● SUPPLIED INFORMATION
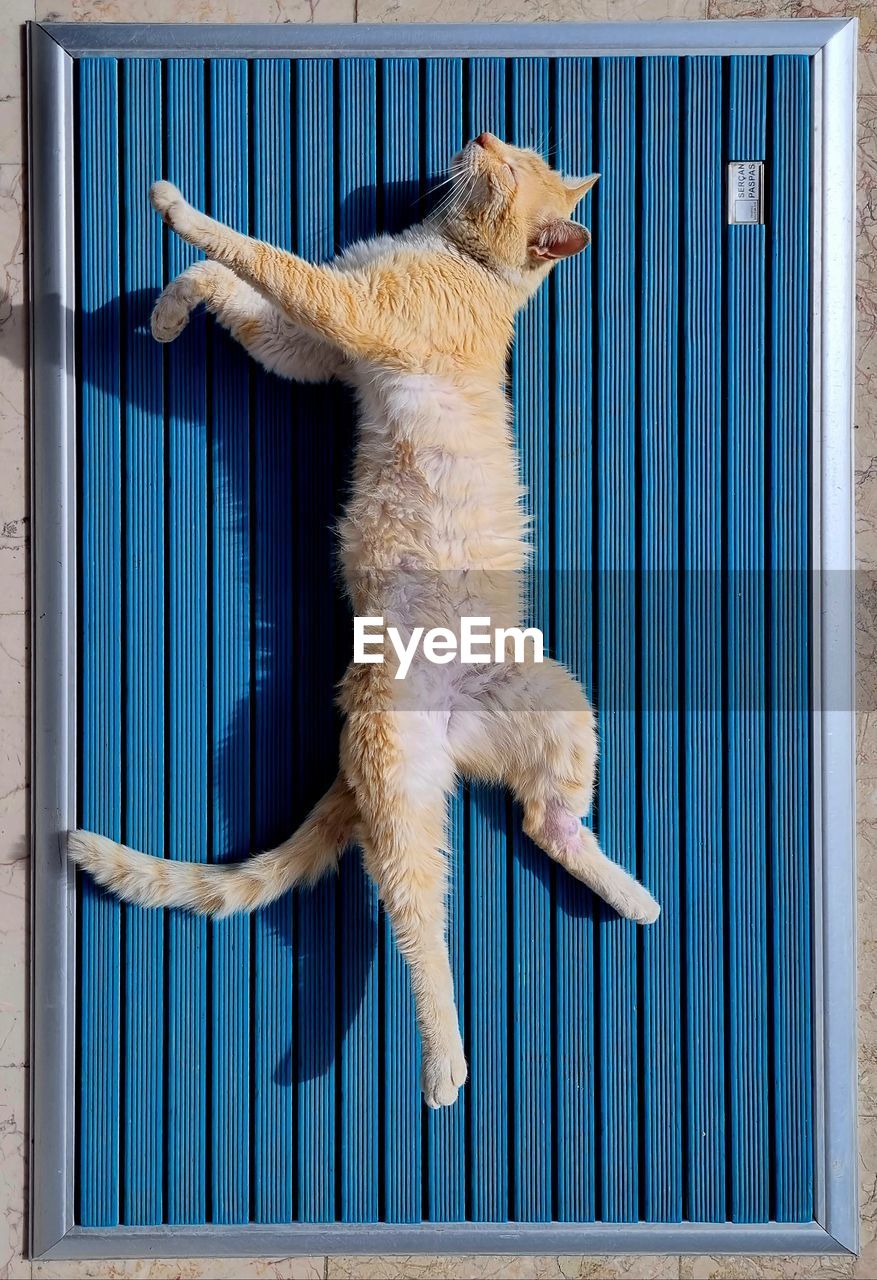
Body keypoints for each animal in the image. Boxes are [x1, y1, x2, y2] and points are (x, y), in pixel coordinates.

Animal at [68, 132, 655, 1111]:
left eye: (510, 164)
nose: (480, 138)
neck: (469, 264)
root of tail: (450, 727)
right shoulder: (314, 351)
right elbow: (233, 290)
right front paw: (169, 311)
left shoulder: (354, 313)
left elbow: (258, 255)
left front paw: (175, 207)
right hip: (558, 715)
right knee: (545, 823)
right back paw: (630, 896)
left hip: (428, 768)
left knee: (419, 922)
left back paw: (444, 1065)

...

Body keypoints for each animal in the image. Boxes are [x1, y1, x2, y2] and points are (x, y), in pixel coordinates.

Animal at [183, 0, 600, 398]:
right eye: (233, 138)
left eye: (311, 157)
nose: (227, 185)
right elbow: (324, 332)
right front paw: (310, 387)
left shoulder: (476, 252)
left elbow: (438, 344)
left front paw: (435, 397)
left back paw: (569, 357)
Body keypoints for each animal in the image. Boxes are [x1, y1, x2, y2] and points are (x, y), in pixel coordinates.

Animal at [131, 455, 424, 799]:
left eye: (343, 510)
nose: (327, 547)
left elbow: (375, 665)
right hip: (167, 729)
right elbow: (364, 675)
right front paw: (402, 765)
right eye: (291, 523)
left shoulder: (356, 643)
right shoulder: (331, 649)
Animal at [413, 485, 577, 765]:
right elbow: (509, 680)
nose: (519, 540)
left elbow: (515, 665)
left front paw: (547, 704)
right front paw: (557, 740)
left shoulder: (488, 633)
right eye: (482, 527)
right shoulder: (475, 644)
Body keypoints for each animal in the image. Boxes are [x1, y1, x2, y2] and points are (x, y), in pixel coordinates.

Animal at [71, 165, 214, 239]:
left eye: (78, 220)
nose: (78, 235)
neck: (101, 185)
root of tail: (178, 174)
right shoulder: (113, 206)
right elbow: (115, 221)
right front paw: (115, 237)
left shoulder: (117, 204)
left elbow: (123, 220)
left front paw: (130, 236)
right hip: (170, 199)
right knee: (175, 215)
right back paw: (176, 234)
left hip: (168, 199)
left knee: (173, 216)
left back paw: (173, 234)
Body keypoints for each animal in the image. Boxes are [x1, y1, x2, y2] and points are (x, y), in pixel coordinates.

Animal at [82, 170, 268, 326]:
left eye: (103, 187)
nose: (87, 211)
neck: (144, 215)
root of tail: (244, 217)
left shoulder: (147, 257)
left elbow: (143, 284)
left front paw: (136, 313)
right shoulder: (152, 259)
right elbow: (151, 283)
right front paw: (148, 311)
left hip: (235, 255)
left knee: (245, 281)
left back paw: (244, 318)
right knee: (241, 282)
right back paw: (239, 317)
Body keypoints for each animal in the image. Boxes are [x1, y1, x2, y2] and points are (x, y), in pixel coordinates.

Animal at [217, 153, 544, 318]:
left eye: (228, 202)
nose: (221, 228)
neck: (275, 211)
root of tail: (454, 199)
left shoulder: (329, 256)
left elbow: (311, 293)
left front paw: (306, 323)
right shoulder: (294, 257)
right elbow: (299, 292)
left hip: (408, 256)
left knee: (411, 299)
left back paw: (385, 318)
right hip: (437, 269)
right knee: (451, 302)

● WHAT YOU ARE ASKED TO DO
Could you repeat exactly the lines in the listing above from the one with "right shoulder: (294, 257)" down to the one with "right knee: (451, 302)"? Include both of those lines.

● COMPLETED EXERCISE
right shoulder: (294, 257)
right elbow: (299, 292)
left hip: (408, 256)
left knee: (411, 299)
left back paw: (385, 318)
right hip: (437, 269)
right knee: (451, 302)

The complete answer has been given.